Es muss nicht immer der Sieg sein. Beim Eurovision Song Contest schauen die Jurys recht häufig vordergründig auf die Gesangsleistung und machen es somit so manchem Fanfavoriten schwer. Da steht dann in der finalen Tabelle der Kompromiss zwischen beiden Abstimmungsverfahren auf der 1, das Herz der Gemeinde schlägt aber immer häufiger für den bzw. die Zweit- oder Drittplatzierte*n. Tommy Cash reiht sich 2025 in das „Die verlierenden Gewinner*innen“-Spiel ein und ist diesen Herbst auf großer, europaweiter Tour.
Beispiele, die mit ihm dasselbe Schicksal teilen, gab es in den letzten Jahren zuhauf. Dadi Freyr aus Island (4. Platz, 2021), Käärijä aus Finnland (2. Platz, 2023) oder Baby Lasagna aus Kroatien (2. Platz, 2024) sind nur einige der männlichen Teilnehmer*innen, die zwar nicht die Trophäe mit nach Hause nehmen konnten, deren Songs aber weitaus häufiger auf diversen ESC-Partys laufen als die der Gewinner*innen. Auch „Espresso Macchiato“ wird mit absoluter Sicherheit noch in der nächsten Dekade seinen Kultstatus behalten, während „Wasted Love“ von JJ aus Österreich (1. Platz) und „New Day Will Rise“ von Yuval Raphael aus Israel (2. Platz) eigentlich schon jetzt ausgesorgt haben. Mögen beide in der Show ihren Moment gehabt haben, im Nachgang ist das aber musikalisch dann einfach nicht mehr so entertaining.
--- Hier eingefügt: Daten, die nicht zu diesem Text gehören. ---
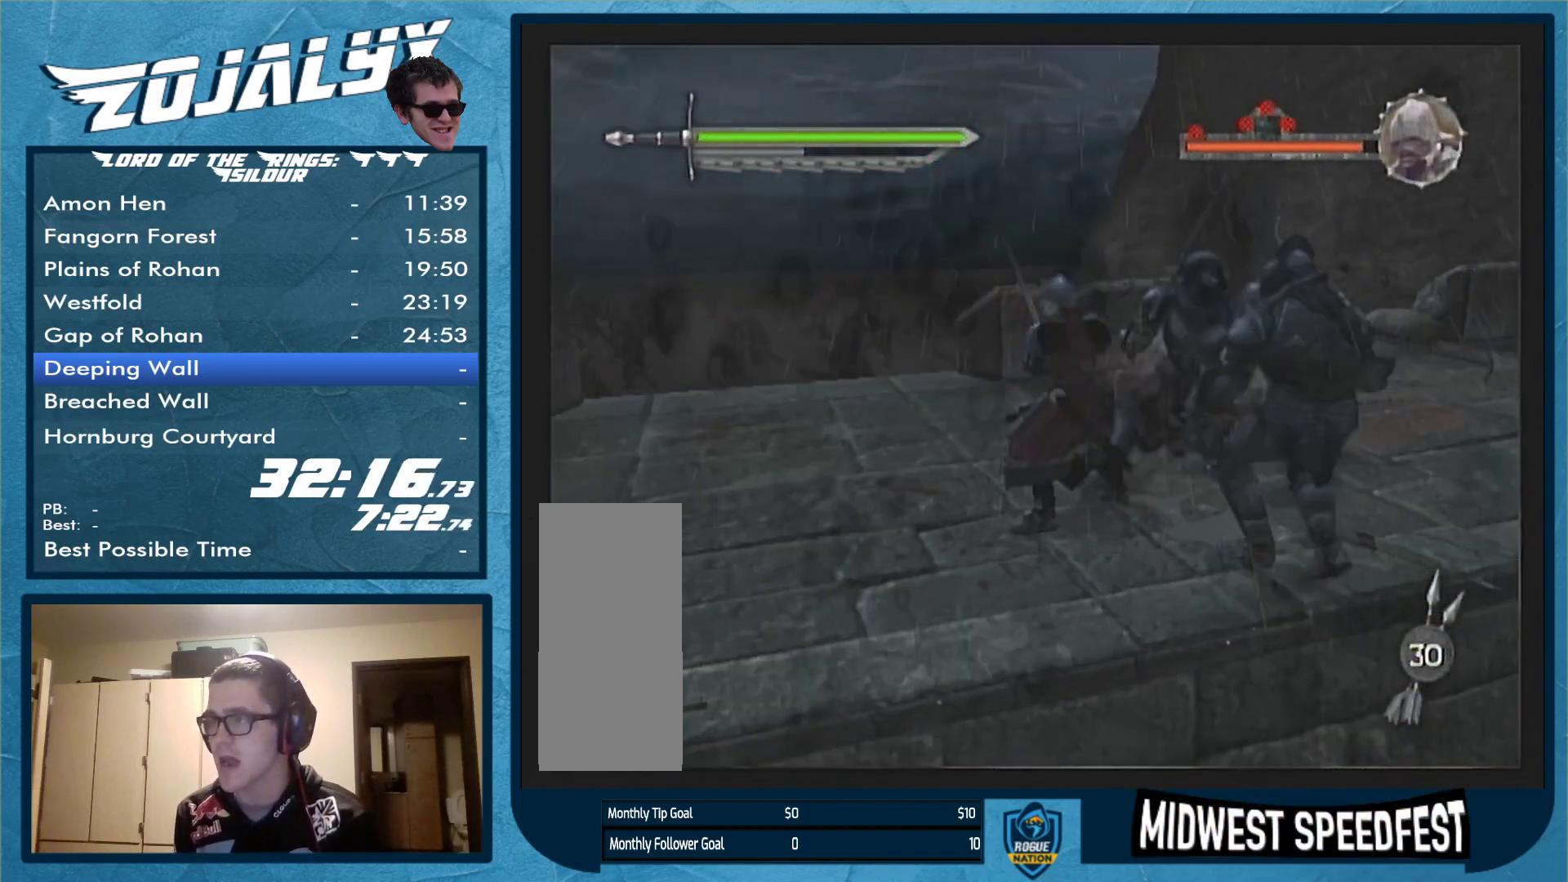
{"buttons": [], "left_stick": "left", "right_stick": "center", "events": []}
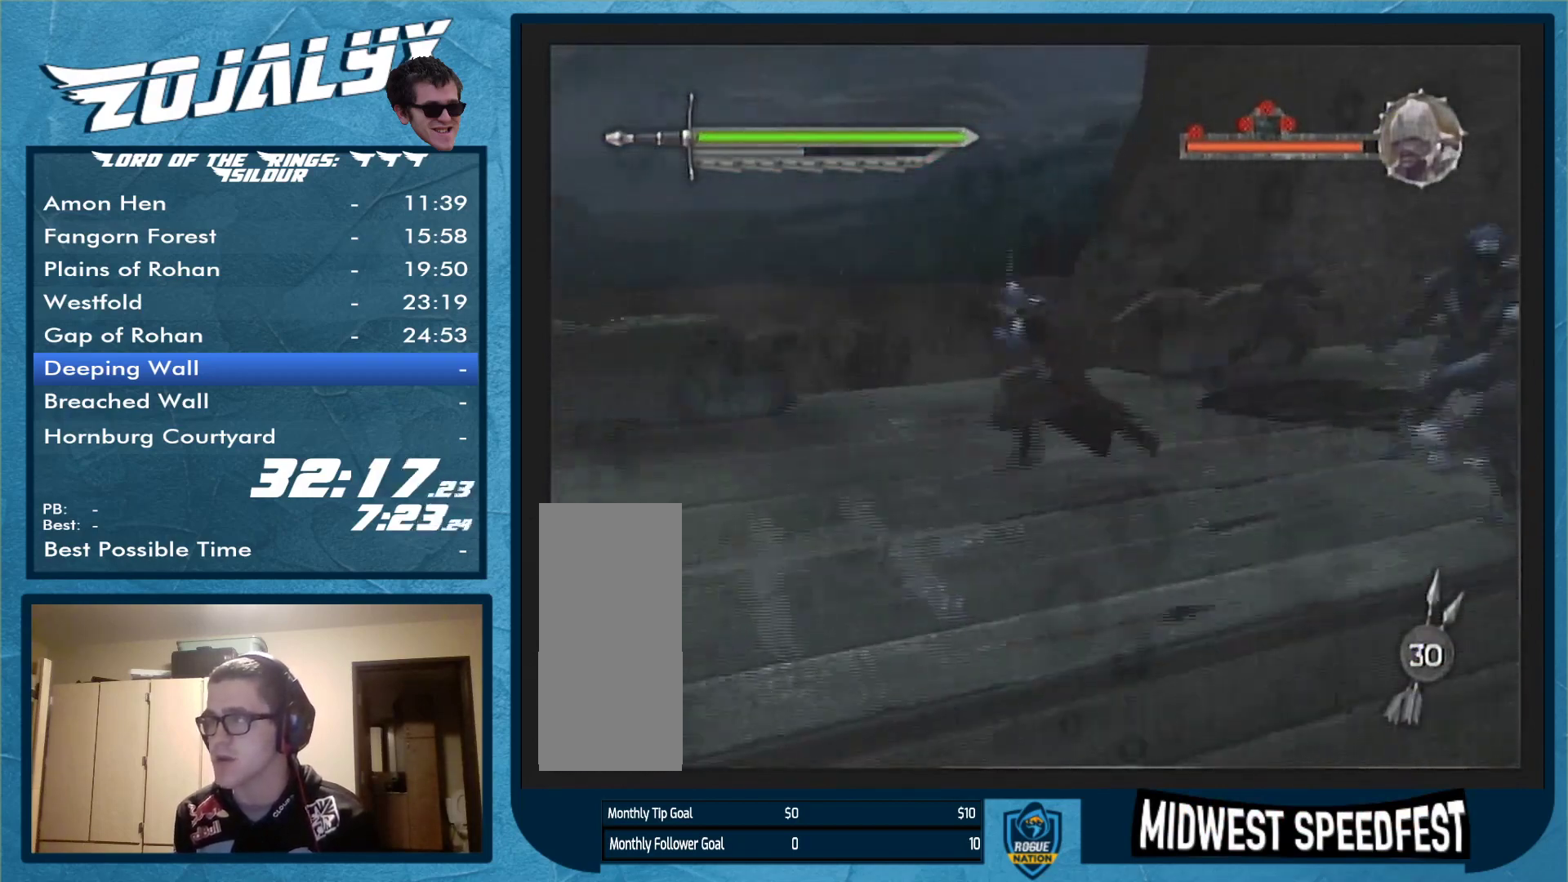
{"buttons": [], "left_stick": "left", "right_stick": "center", "events": []}
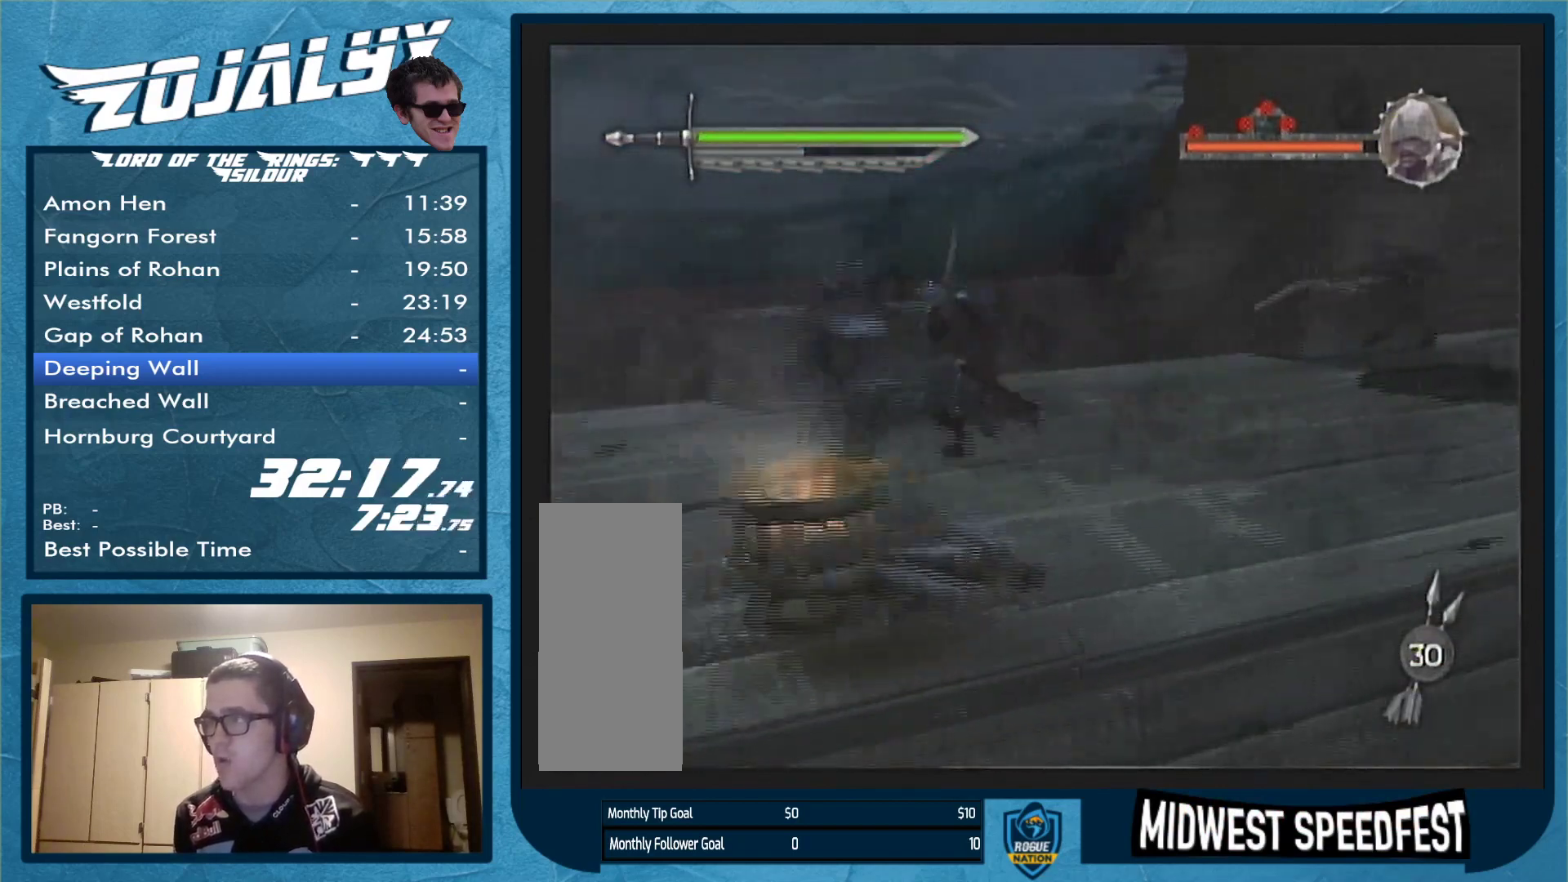
{"buttons": [], "left_stick": "left", "right_stick": "center", "events": []}
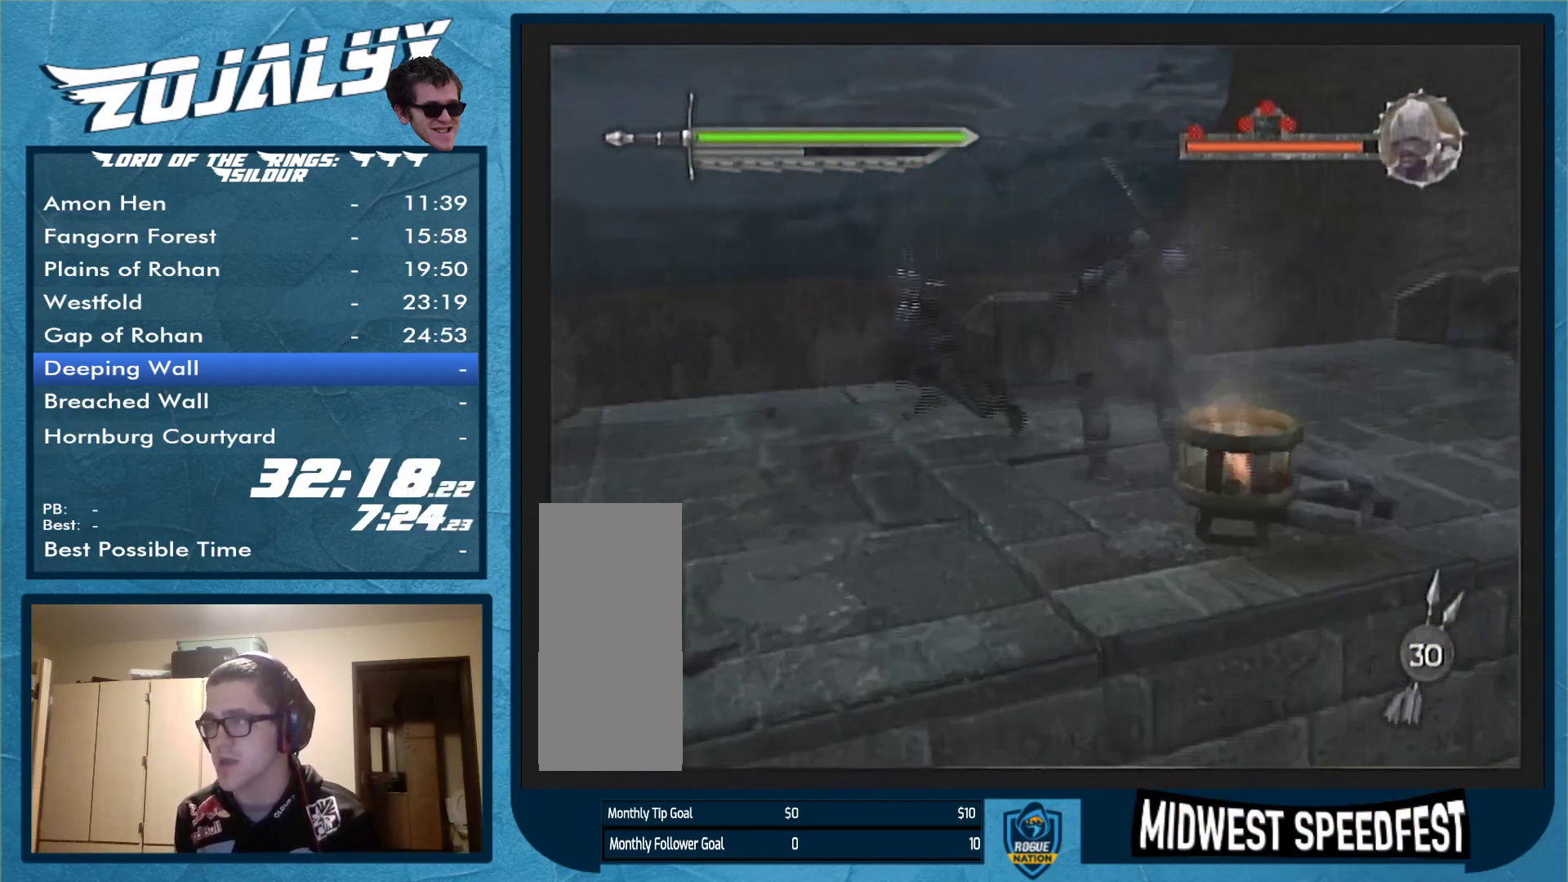
{"buttons": [], "left_stick": "left", "right_stick": "center", "events": []}
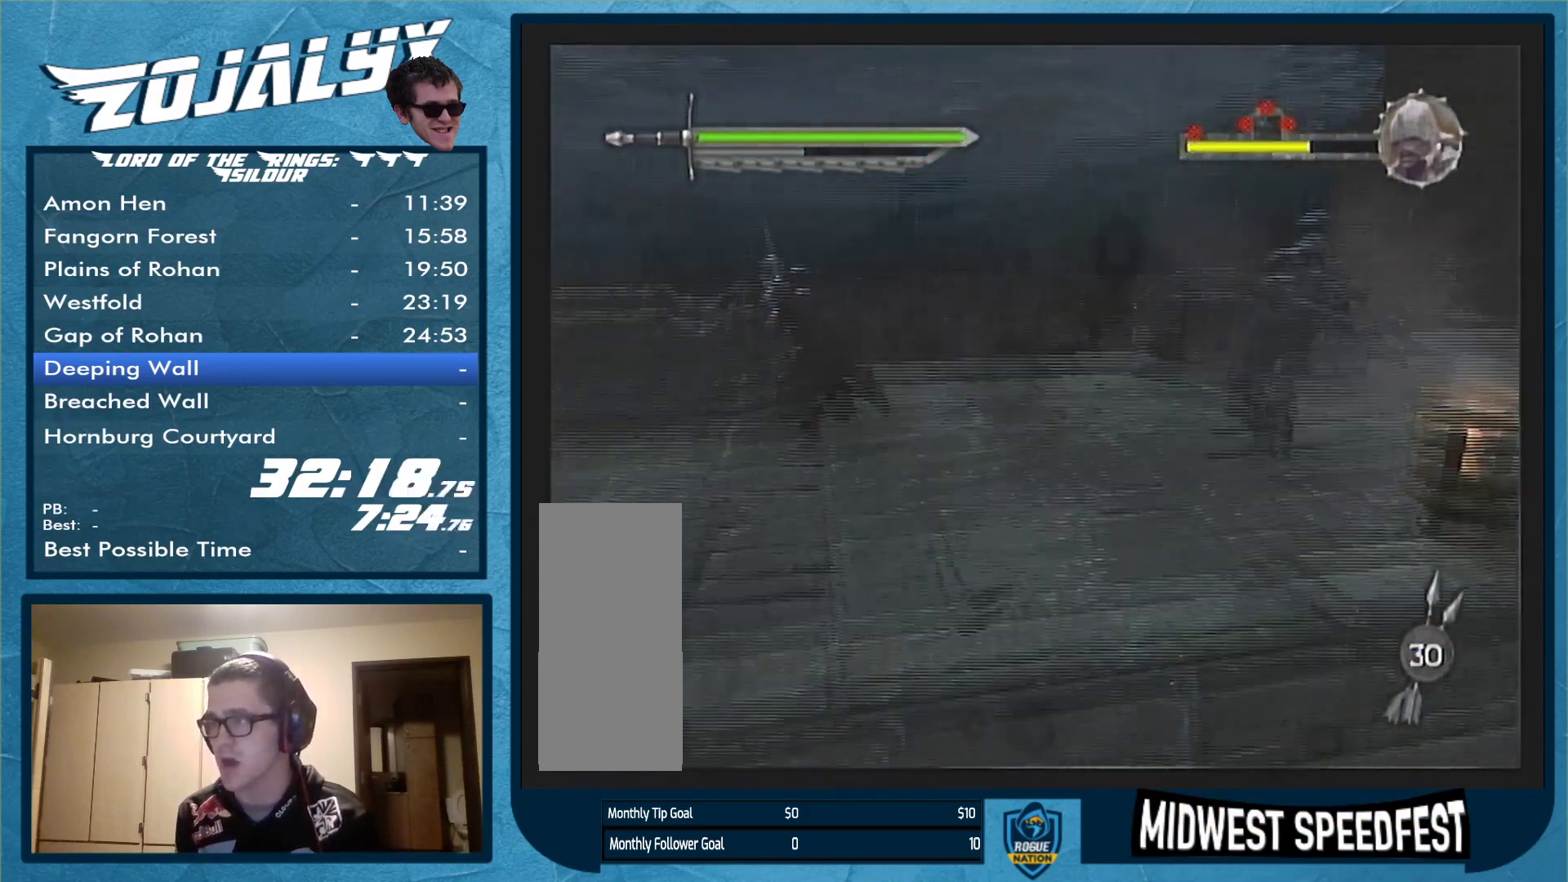
{"buttons": [], "left_stick": "left", "right_stick": "center", "events": []}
Tommy Cash ist in seiner Heimat Estland seit über einer Dekade ein absoluter Star. Zwei Millionen Menschen folgen ihm auf TikTok, fast genauso viele auf Instagram. Mit seinen wirklich superwitzigen Reels begeistert er seit Jahren sein Publikum. Gerne darf’s mal ziemlich naughty zugehen, Ernsthaftigkeit ist im restlichen Leben genug vertreten. Schon vor der Teilnahme am ESC trat der Künstler mit dem markanten Look in Deutschland auf, da sein Humor auch hier richtig gut ankommt. Den allermeisten in der Kantine in Köln, wo seine einzige NRW-Show stattfindet, ist er aber sicherlich erst seit diesem Jahr ein Begriff. „Espresso Macchiato“ war hierzulande in den Charts hinter dem deutschen Beitrag „Baller“ von Abor & Tynna der erfolgreichste Song dieser ESC-Saison und ist ein dermaßen unverschämt genialer Ohrwurm, das er auch jetzt, fünf Monate nach dem Finale in Basel, kaum an Energie verloren hat. Eine fast ausverkaufte Venue scheint dies zu bestätigen. Sowieso gehört dem 33-jährigen Esten mit russischen, ukrainischen und kasachischen Wurzeln ein fetter Applaus, gelang ihm für sein Land die beste Eurovision-Platzierung seit 23 Jahren.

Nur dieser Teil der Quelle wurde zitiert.